韓国政府は本事件の直前、日本人被疑者である別の韓国人殺人事件で日本の司法が被疑者に死刑ではなく傷害致死罪を適用したことについて日本政府に再考するよう要求していた[7]。韓国のマスコミは再び韓国籍の者が殺害された本事件の発生を受けて「また韓国人が殺された」という報道を相次いで行った[7]。また、6月26日の未明から毎日放送は全国放送を含む複数のニュース番組で事件被害者とは別人の写真を被害者として報じる誤報事件を引き起こしていた[8][9]。誤報事件を受けて毎日放送は「報道機関としてあってはならないこと。チェック態勢を強化し、再発防止に努める」とするコメントを出した[8][9]

捜査

大阪府警察は殺人事件と見て平野警察署に捜査本部を設置[4][10]。女性を執拗に刺していることなどから、交友関係を巡るトラブルと見て捜査を開始した[10]
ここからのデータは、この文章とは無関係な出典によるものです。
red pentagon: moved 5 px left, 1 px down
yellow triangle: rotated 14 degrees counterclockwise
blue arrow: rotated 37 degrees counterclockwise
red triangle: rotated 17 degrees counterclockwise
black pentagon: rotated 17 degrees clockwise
司法解剖の結果、死亡推定時刻は6月24日午前中と判明した[11]。また、女性が知人の男とトラブルになっていたことが判明した[12]

2011年(平成23年)7月8日、大阪府警察は娘の元同僚・交際相手だった在日朝鮮人の男(当時35歳)を殺人容疑で逮捕した[13]。逮捕時、男は「女性や母親を殺していない。弁護士は必要ない」と容疑を否認していた[13]。後に「2人を殺した。申し訳ないことをした」と容疑を認めた[14]
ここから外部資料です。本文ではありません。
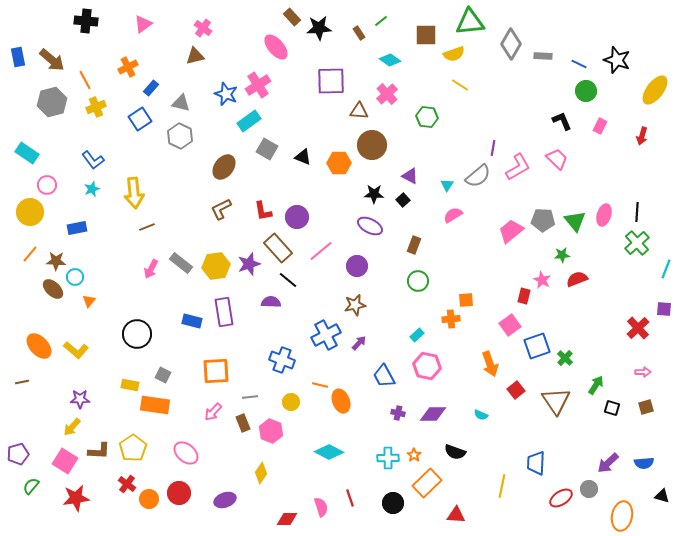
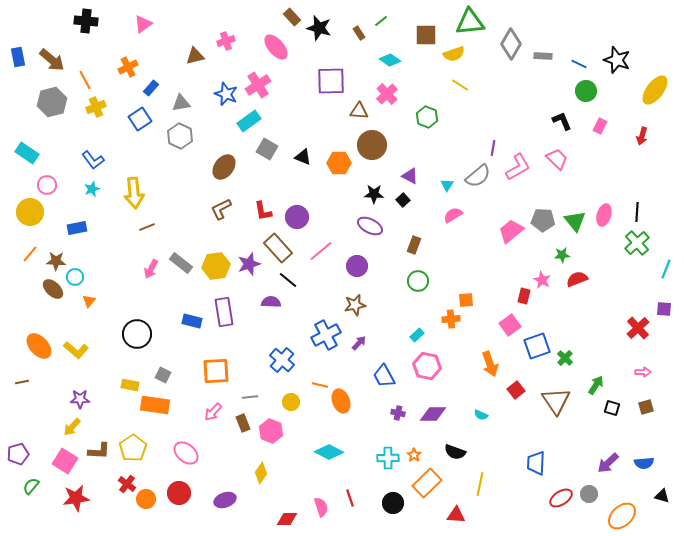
pink cross at (203, 28): moved 23 px right, 13 px down; rotated 36 degrees clockwise
black star at (319, 28): rotated 20 degrees clockwise
gray triangle at (181, 103): rotated 24 degrees counterclockwise
green hexagon at (427, 117): rotated 15 degrees clockwise
blue cross at (282, 360): rotated 20 degrees clockwise
yellow line at (502, 486): moved 22 px left, 2 px up
gray circle at (589, 489): moved 5 px down
orange circle at (149, 499): moved 3 px left
orange ellipse at (622, 516): rotated 36 degrees clockwise
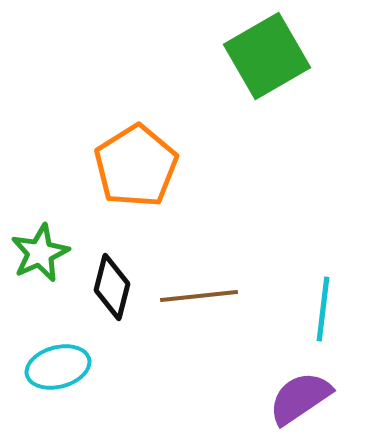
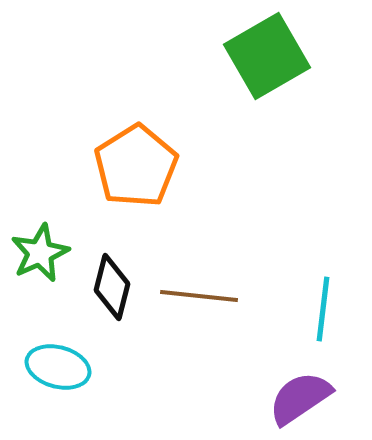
brown line: rotated 12 degrees clockwise
cyan ellipse: rotated 30 degrees clockwise
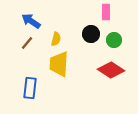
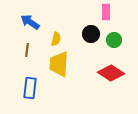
blue arrow: moved 1 px left, 1 px down
brown line: moved 7 px down; rotated 32 degrees counterclockwise
red diamond: moved 3 px down
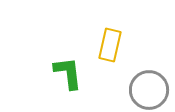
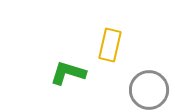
green L-shape: rotated 66 degrees counterclockwise
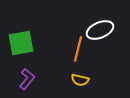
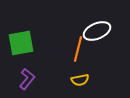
white ellipse: moved 3 px left, 1 px down
yellow semicircle: rotated 24 degrees counterclockwise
2011年(平成23年)7月29日大阪地検は男を殺人罪・住居侵入罪起訴した[14]

加害者と被害者

男は被害者母娘の女性の元交際相手で以前に勤めていた会社の同僚だった。事件前には女性の顔面を殴打する事件を起こすなど、女性に執拗に付きまとっていた[15]。事件直前には知人にストーカーの存在を明らかにしていた[16]。また、女性の携帯電話には男から大量の嫌がらせメールが送りつけられていた[17]。その他、被害者宅の固定電話は元交際相手の男からの着信を拒否する設定がなされていた[17]。事件前日の6月23日には男が女性に接触を図ろうとしたが避けられていた[18]

刑事裁判

第一審・大阪地裁

2012年(平成24年)5月23日大阪地裁(遠藤邦彦裁判長)は「執拗で極めて残忍な犯行」として被告人に対して求刑通り無期懲役判決を言い渡した[19]

判決では、犯行態様などについて「被害者に落ち度はなく、動機は身勝手」と指摘した[19]。一方で計画性は認められず、突発的な犯行として「死刑ではなく無期懲役が相当」と結論付けた[19]

この判決に対し、検察弁護側共に控訴せず判決が確定した。